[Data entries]
--*--

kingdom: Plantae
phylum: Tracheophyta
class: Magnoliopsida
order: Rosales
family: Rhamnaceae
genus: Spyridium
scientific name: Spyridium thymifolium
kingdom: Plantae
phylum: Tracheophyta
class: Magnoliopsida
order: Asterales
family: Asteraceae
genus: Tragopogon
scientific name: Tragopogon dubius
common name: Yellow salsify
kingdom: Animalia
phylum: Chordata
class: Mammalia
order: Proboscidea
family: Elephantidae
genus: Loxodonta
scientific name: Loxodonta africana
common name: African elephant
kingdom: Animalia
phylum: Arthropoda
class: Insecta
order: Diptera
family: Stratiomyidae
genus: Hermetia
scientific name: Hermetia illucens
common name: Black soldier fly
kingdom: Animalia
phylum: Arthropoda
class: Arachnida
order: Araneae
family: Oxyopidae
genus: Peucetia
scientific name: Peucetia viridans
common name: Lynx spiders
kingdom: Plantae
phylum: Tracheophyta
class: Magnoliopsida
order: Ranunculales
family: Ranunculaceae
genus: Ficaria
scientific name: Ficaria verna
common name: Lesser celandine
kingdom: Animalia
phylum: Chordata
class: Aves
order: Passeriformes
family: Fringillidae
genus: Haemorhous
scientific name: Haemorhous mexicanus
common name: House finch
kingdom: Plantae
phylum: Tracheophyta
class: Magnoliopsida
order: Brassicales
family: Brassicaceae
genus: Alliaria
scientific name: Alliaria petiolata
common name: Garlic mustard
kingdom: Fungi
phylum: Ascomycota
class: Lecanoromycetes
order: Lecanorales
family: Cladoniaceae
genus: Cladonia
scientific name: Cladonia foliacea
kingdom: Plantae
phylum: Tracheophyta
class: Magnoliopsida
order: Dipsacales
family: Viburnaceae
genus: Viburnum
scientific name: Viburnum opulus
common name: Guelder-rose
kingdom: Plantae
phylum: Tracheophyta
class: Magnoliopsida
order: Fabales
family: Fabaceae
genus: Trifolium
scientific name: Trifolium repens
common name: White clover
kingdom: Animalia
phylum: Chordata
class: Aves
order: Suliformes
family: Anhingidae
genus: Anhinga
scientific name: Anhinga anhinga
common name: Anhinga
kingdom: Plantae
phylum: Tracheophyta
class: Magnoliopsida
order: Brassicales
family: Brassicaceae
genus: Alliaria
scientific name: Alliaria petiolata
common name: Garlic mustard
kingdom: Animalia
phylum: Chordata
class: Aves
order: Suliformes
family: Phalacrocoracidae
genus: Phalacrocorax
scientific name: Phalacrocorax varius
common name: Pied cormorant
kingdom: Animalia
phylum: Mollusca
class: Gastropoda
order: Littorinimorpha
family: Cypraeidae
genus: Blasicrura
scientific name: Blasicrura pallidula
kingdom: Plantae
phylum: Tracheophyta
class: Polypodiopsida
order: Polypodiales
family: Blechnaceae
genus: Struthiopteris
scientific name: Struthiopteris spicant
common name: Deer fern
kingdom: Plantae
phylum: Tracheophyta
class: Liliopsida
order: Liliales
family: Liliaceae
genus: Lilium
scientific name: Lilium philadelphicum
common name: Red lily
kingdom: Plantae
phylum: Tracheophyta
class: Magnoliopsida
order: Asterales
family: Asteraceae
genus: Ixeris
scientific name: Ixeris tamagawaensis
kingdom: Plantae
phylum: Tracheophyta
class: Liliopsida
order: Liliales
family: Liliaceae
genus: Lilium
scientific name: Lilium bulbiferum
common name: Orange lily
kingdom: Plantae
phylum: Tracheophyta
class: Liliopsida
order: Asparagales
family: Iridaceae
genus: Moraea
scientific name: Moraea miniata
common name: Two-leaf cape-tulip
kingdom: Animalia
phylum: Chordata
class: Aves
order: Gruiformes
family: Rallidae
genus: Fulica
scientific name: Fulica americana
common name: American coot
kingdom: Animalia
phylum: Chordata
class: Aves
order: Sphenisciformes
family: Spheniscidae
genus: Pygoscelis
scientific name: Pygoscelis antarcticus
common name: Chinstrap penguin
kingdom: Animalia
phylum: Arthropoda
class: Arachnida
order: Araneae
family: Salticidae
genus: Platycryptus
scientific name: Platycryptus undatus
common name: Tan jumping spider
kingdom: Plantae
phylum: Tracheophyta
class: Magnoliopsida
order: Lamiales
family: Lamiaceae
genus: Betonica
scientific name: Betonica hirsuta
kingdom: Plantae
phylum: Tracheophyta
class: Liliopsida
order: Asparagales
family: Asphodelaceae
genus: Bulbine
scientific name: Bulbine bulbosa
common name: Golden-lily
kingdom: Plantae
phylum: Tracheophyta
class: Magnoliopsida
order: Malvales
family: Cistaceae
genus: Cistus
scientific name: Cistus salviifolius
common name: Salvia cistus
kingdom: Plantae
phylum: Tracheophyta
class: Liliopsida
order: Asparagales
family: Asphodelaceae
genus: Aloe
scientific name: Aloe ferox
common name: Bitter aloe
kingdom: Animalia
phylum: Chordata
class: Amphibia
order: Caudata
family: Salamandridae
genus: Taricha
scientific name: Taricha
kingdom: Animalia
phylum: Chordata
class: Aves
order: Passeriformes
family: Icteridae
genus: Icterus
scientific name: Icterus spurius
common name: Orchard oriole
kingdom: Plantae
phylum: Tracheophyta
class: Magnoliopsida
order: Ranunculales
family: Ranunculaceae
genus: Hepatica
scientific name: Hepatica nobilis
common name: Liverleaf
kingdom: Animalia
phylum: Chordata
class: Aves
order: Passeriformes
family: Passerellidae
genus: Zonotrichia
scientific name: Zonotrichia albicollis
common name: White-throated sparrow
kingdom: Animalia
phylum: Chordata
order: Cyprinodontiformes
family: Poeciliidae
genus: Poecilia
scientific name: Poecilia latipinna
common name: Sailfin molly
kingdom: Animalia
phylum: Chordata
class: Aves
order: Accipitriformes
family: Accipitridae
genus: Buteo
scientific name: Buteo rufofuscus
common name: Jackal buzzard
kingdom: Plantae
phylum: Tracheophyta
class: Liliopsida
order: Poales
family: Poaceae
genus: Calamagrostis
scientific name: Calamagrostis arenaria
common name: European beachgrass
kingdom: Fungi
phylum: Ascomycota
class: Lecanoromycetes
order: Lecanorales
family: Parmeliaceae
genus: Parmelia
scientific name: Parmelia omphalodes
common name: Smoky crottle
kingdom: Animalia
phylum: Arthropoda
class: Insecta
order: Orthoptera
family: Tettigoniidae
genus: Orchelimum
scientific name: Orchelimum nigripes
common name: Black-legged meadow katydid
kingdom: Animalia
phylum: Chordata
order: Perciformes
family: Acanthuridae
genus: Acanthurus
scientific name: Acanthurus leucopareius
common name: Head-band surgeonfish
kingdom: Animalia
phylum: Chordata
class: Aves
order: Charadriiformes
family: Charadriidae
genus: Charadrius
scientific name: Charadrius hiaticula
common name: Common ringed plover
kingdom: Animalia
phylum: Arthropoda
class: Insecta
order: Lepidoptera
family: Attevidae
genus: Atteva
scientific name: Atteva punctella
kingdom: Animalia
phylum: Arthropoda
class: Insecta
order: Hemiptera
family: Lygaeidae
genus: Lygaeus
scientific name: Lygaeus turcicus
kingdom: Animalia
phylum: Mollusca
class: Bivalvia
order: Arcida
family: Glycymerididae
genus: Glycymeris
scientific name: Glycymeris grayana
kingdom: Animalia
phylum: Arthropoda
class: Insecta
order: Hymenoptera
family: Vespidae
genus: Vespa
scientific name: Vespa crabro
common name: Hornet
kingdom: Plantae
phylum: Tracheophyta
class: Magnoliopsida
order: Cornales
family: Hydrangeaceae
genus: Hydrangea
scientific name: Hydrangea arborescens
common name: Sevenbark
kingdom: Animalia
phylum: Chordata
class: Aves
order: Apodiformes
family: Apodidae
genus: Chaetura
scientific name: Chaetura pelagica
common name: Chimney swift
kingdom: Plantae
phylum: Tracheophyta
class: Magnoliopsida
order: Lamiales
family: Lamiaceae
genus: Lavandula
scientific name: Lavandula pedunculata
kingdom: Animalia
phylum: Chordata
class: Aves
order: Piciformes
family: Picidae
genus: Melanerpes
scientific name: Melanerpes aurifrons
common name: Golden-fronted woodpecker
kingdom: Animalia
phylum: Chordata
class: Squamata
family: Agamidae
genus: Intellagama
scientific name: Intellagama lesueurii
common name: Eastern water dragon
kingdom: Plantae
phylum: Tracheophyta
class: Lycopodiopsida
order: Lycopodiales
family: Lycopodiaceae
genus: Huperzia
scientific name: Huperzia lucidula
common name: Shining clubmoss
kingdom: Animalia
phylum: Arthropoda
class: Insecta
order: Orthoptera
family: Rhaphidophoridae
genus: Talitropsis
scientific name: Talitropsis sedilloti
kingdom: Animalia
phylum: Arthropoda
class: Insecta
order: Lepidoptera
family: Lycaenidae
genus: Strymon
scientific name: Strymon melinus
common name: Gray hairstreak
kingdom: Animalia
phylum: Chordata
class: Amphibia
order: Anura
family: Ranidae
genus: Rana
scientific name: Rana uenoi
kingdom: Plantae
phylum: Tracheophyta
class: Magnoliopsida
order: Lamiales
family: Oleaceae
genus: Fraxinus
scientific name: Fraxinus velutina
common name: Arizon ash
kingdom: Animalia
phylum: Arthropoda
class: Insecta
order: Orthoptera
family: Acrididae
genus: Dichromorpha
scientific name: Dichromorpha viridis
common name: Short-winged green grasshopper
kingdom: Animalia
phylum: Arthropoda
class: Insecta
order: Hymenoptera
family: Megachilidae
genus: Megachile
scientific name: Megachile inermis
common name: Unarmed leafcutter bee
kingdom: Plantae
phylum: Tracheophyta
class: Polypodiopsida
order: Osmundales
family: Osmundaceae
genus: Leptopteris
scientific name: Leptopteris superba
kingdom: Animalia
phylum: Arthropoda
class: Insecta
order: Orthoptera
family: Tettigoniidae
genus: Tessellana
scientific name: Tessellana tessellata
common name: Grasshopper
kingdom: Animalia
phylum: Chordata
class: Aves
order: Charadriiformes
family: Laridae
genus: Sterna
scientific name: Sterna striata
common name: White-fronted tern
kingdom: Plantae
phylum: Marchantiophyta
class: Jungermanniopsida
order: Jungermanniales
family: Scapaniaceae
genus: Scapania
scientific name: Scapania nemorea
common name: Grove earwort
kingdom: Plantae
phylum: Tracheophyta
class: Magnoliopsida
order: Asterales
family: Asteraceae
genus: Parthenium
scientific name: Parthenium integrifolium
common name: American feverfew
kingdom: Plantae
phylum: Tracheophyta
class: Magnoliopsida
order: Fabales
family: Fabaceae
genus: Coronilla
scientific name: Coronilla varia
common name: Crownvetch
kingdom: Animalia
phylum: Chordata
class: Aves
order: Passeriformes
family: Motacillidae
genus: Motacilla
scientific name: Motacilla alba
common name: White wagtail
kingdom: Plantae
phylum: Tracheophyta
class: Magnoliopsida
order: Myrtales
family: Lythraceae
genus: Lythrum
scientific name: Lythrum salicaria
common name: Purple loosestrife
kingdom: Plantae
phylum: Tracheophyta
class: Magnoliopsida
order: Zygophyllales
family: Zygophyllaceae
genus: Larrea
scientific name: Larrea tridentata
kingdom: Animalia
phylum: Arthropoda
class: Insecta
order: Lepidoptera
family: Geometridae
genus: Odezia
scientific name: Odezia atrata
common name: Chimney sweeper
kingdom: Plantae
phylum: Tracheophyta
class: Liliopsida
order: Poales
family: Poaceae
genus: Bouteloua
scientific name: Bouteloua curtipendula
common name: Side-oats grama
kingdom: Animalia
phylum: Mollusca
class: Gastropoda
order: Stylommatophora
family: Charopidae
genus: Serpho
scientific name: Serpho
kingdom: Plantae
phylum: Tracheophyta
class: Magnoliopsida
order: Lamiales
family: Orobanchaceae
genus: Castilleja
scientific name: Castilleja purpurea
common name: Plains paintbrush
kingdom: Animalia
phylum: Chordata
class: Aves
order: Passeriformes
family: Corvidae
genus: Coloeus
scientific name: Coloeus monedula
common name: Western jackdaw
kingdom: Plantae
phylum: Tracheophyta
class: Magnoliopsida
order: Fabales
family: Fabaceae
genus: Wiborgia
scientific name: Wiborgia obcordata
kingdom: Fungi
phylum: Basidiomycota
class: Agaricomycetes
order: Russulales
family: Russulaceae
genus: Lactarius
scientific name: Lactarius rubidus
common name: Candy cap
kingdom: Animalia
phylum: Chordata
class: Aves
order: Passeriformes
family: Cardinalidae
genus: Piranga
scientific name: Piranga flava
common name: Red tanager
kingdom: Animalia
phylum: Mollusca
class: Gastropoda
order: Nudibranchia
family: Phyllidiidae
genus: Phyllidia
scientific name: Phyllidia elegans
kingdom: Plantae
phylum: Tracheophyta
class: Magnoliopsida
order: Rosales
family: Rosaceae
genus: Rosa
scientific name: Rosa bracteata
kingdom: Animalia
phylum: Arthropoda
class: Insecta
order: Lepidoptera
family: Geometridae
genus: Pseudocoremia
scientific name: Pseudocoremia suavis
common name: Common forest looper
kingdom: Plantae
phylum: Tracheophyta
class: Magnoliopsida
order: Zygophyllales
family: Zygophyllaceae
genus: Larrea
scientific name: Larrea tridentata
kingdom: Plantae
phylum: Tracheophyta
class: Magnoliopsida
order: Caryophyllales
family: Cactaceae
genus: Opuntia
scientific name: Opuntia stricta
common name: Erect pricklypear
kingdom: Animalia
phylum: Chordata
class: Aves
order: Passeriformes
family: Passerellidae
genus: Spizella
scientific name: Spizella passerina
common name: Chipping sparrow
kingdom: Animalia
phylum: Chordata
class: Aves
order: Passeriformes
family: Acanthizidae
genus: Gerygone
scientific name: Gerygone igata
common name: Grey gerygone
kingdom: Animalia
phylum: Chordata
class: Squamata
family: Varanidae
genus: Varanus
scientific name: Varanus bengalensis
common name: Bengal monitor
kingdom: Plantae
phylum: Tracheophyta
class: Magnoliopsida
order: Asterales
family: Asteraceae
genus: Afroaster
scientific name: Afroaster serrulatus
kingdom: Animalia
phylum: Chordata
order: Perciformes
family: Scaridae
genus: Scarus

--*--

Task brief: Edit the lines starting at the one containing "common name: Lynx spiders" and ending at the one containing "order: Polypodiales" so that "phylum" becomes "division" and nothing else changes. Give back only those lines.

The reply:
common name: Lynx spiders
kingdom: Plantae
division: Tracheophyta
class: Magnoliopsida
order: Ranunculales
family: Ranunculaceae
genus: Ficaria
scientific name: Ficaria verna
common name: Lesser celandine
kingdom: Animalia
division: Chordata
class: Aves
order: Passeriformes
family: Fringillidae
genus: Haemorhous
scientific name: Haemorhous mexicanus
common name: House finch
kingdom: Plantae
division: Tracheophyta
class: Magnoliopsida
order: Brassicales
family: Brassicaceae
genus: Alliaria
scientific name: Alliaria petiolata
common name: Garlic mustard
kingdom: Fungi
division: Ascomycota
class: Lecanoromycetes
order: Lecanorales
family: Cladoniaceae
genus: Cladonia
scientific name: Cladonia foliacea
kingdom: Plantae
division: Tracheophyta
class: Magnoliopsida
order: Dipsacales
family: Viburnaceae
genus: Viburnum
scientific name: Viburnum opulus
common name: Guelder-rose
kingdom: Plantae
division: Tracheophyta
class: Magnoliopsida
order: Fabales
family: Fabaceae
genus: Trifolium
scientific name: Trifolium repens
common name: White clover
kingdom: Animalia
division: Chordata
class: Aves
order: Suliformes
family: Anhingidae
genus: Anhinga
scientific name: Anhinga anhinga
common name: Anhinga
kingdom: Plantae
division: Tracheophyta
class: Magnoliopsida
order: Brassicales
family: Brassicaceae
genus: Alliaria
scientific name: Alliaria petiolata
common name: Garlic mustard
kingdom: Animalia
division: Chordata
class: Aves
order: Suliformes
family: Phalacrocoracidae
genus: Phalacrocorax
scientific name: Phalacrocorax varius
common name: Pied cormorant
kingdom: Animalia
division: Mollusca
class: Gastropoda
order: Littorinimorpha
family: Cypraeidae
genus: Blasicrura
scientific name: Blasicrura pallidula
kingdom: Plantae
division: Tracheophyta
class: Polypodiopsida
order: Polypodiales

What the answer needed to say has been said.